PuLP supports various open-source and commercial solvers. Using alternative solvers can significantly improve performance for large event logs, especially when filtering is enabled. Please refer to the PuLP documentation for information about available solvers and their configuration.
To run the unit tests for this package, use the following command:
python3 -m unittest discover -p '*_test.py'
This will discover and run all test files that end with _test.py
in the project.
The evaluation
folder contains scripts for evaluating the OptIMIIst algorithm on both the Process Discovery Contest data from 2024 and real-life event logs. These scripts are not part of the Python package and require additional dependencies to run.
To use the evaluation scripts:
- Create a separate virtual environment for evaluation
- Install the OptIMIIst package in development mode
- Install additional dependencies as needed
- Run the scripts in the
evaluation/RealLifeLogs
directory
Note that the evaluation scripts download event logs from public repositories and may require more disk space and processing time.
The OptIMIIst algorithm was originally presented in the paper "Locally Optimized Process Tree Discovery" at the EdbA (Event Data & Behavioral Analytics) workshop during the 6th International Conference on Process Mining (ICPM 2024).

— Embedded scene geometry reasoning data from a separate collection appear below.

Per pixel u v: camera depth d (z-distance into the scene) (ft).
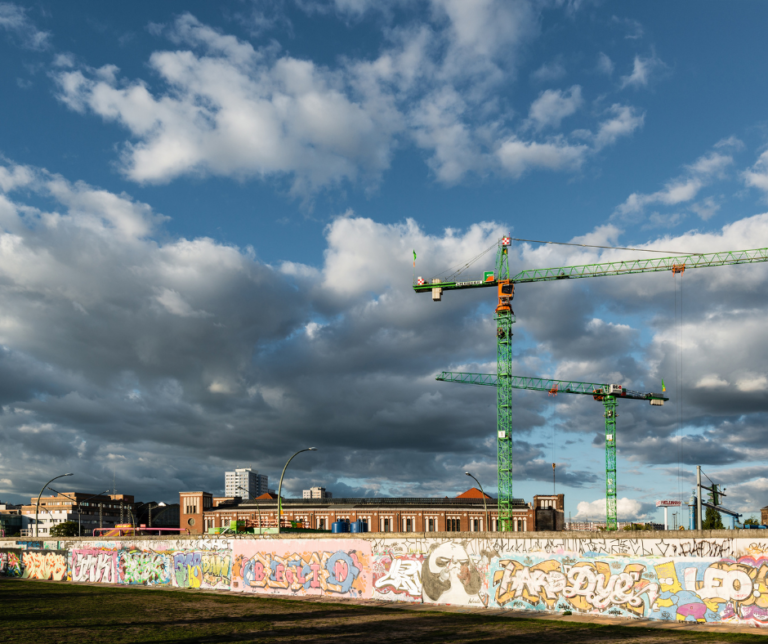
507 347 458.50
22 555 204.95
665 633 77.00
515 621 88.58
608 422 552.82
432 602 107.96
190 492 475.72
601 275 450.71
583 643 70.95
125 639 75.46
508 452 442.09
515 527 437.99
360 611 100.63
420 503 459.32
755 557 80.28
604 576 91.76
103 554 173.99
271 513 459.73
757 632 75.97
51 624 89.51
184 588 147.54
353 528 130.82
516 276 466.29
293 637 76.38
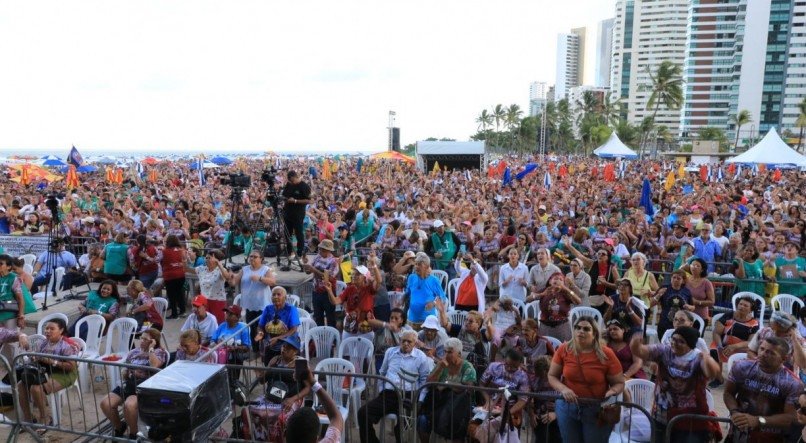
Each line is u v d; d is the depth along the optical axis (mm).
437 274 12648
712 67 166375
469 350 8219
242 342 8586
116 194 27719
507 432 6527
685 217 17391
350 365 7559
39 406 7379
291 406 6820
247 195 25688
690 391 5629
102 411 7547
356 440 7570
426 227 16109
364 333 9062
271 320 8430
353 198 22594
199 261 13336
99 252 13531
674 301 9172
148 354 7609
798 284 11203
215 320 9297
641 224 15883
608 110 121125
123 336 9484
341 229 15859
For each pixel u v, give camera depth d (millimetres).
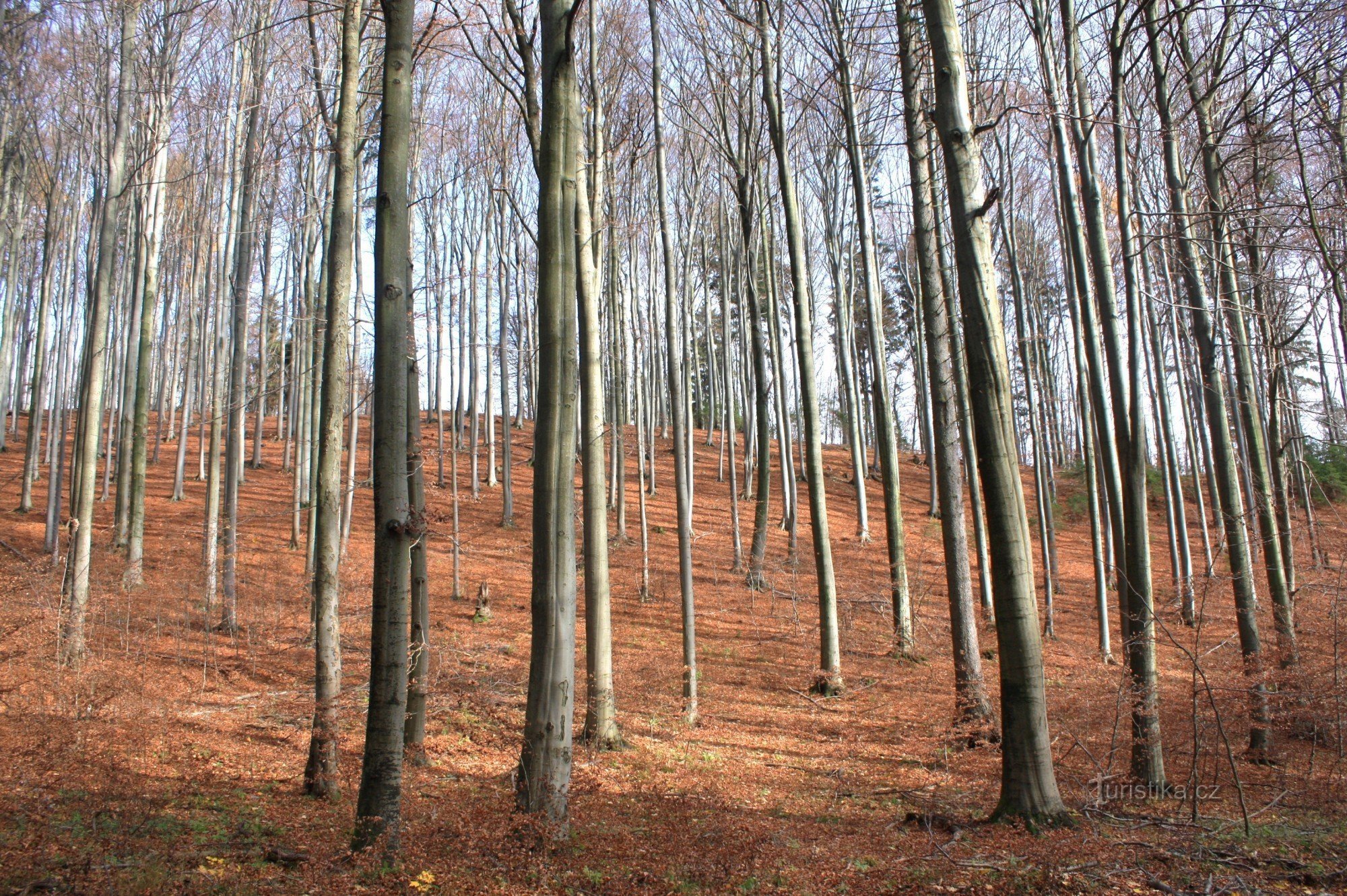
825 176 24859
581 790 8242
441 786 8445
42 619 10758
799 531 25734
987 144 18141
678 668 14773
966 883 5578
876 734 11750
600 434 10805
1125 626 8516
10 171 18812
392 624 5699
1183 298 12789
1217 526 24516
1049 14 10078
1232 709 8805
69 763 7449
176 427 36688
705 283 34125
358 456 30094
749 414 30484
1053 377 29797
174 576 17141
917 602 18391
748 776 9523
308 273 18312
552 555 6391
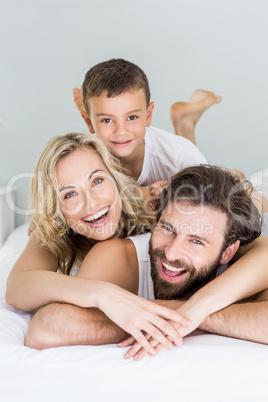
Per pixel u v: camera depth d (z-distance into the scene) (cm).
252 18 266
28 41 270
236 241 102
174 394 70
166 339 79
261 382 71
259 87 270
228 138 275
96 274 100
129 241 112
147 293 110
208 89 271
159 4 266
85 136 119
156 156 182
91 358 75
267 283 94
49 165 113
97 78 162
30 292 96
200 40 268
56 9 268
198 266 97
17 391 72
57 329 84
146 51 270
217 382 71
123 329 84
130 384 71
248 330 82
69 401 70
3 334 87
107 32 270
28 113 275
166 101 273
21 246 183
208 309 85
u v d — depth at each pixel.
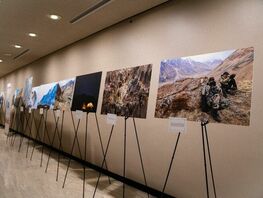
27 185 3.99
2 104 13.83
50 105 7.61
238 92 2.90
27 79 10.13
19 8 4.54
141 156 4.08
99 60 5.51
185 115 3.46
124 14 4.58
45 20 5.08
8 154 6.41
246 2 2.96
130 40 4.68
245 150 2.76
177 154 3.51
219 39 3.19
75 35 5.99
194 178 3.26
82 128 5.82
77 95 6.15
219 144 3.01
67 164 5.65
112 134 4.81
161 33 4.04
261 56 2.75
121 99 4.68
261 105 2.68
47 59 8.28
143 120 4.12
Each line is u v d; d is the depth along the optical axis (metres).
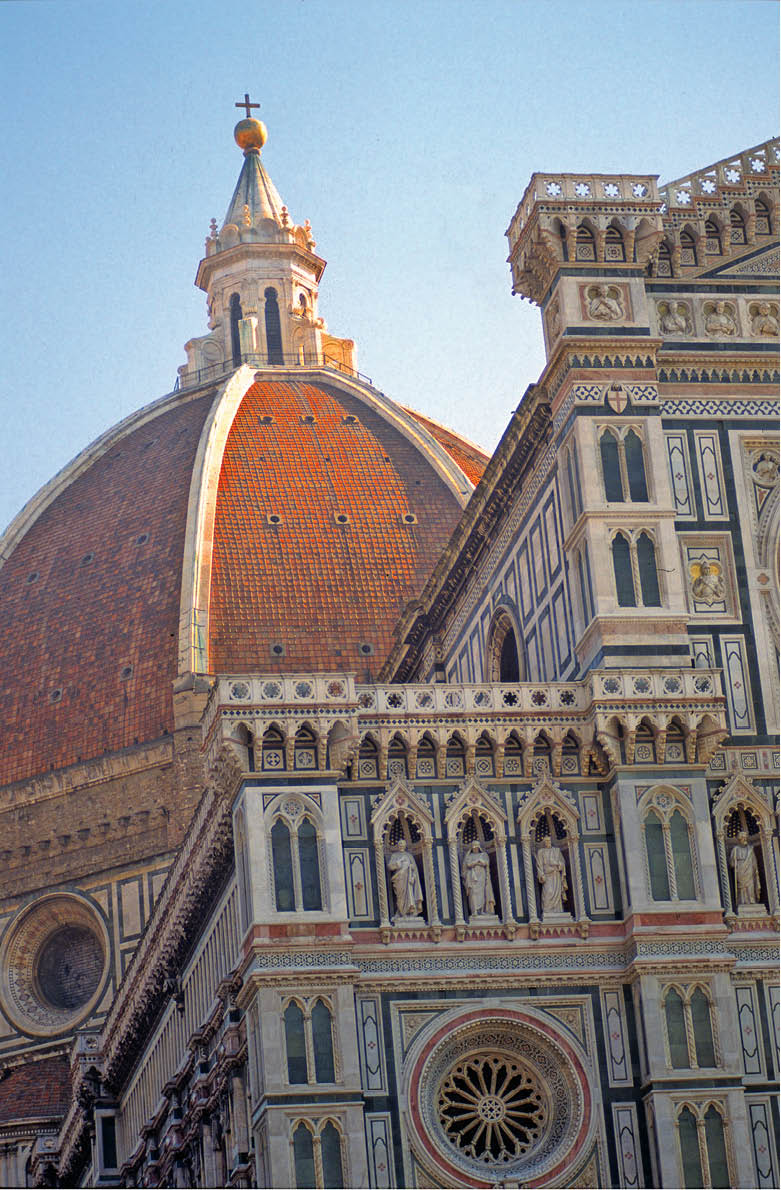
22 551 165.00
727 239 70.88
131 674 150.00
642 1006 62.12
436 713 64.50
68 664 153.62
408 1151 60.50
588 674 64.75
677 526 67.75
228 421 163.75
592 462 67.06
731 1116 61.19
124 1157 98.38
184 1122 79.06
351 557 154.25
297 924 61.06
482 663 80.06
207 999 74.88
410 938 62.47
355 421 166.75
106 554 158.62
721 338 69.81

A journal extension of this work with comprehensive details about the algorithm, its theoretical foundations, and experimental evaluation is currently awaiting publication.
Note: The implementation in this package is the extended version developed for the journal publication, which includes significant improvements over the algorithm presented in the original workshop paper.